Une « boîte à outils » incomplète contre le sanglier
Une « boîte à outils » en concertation avec les agriculteurs et les chasseurs avait été construite en parallèle, pour renforcer la pression de chasse sur le sanglier. De nouvelles mesures ont ainsi pu être prises dans les départements. Selon le bilan dressé par la Fédération nationale des chasseurs (FNC), depuis 2024-2025, « au moins 58 départements ont décidé d’autoriser la chasse du sanglier en avril mai, principalement à l’approche ou à l’affût, pour protéger les cultures de printemps. 30 départements ont demandé à avoir la possibilité d’utiliser la chevrotine, plus sécuritaire et efficace à courte portée, dans des contextes de biotope très fermé ou en bord de zone urbanisée ou proche d’infrastructures de transport. » Quant au piégeage du sanglier, déjà encadré depuis 2020 et vu comme un « outil complémentaire à la chasse, efficace dans les zones sensibles », il est adopté dans 29 départements.
La panoplie de mesures de la boîte à outils n’est pas encore complète. Si la possibilité de tir en cours de récolte a finalement été annulée par le Conseil d’État à la suite d’un recours de l’Association de protection des animaux sauvages (Aspas), trois mesures doivent encore trouver leur traduction législative et réglementaire : la généralisation de l’appâtage qui consiste à créer un point de concentration de nourriture afin d’attirer et de regrouper les animaux pour faciliter leur prélèvement, le tir de nuit par le détenteur du droit de chasse et la réforme de la composition de la CNI (Commission nationale d’indemnisation).

————————

Consigne:
Donnez la suite de l'extrait sur la boîte à outils contre le sanglier, en commençant juste après sa dernière phrase. Les données qui suivent proviennent d'une autre source que cet extrait.

Données fournies:
————————

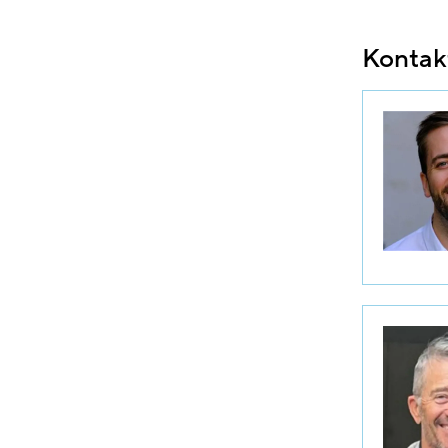
Kontak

————————

Réponse attendue:
Des premiers résultats positifs
Malgré ces quelques manques, les résultats sont là. En attendant le bilan définitif début 2026, les objectifs intermédiaires de réduction des dégâts qui avaient été fixés dans l’accord de 2023 ont été atteints en 2024 et devraient l’être cette année selon la FNC.
Mais ce n’est qu’une accalmie, selon Willy Schraen. « Si la situation s’améliore, depuis deux ans, nous savons aussi que ce ne sera malheureusement que de courte durée, car nous constatons, depuis le Covid une diminution annuelle des effectifs des chasseurs », prévenait-il à Avignon en mars dernier. « Si rien ne change dans le financement des dégâts agricoles par les chasseurs et si demain, il devait y avoir une forte hausse des cours des céréales par exemple, il n’y a pas 20 % des fédérations qui résisteront. Pour les autres, ce sera le dépôt de bilan », craint-il dans une interview donnée à la France Agricole.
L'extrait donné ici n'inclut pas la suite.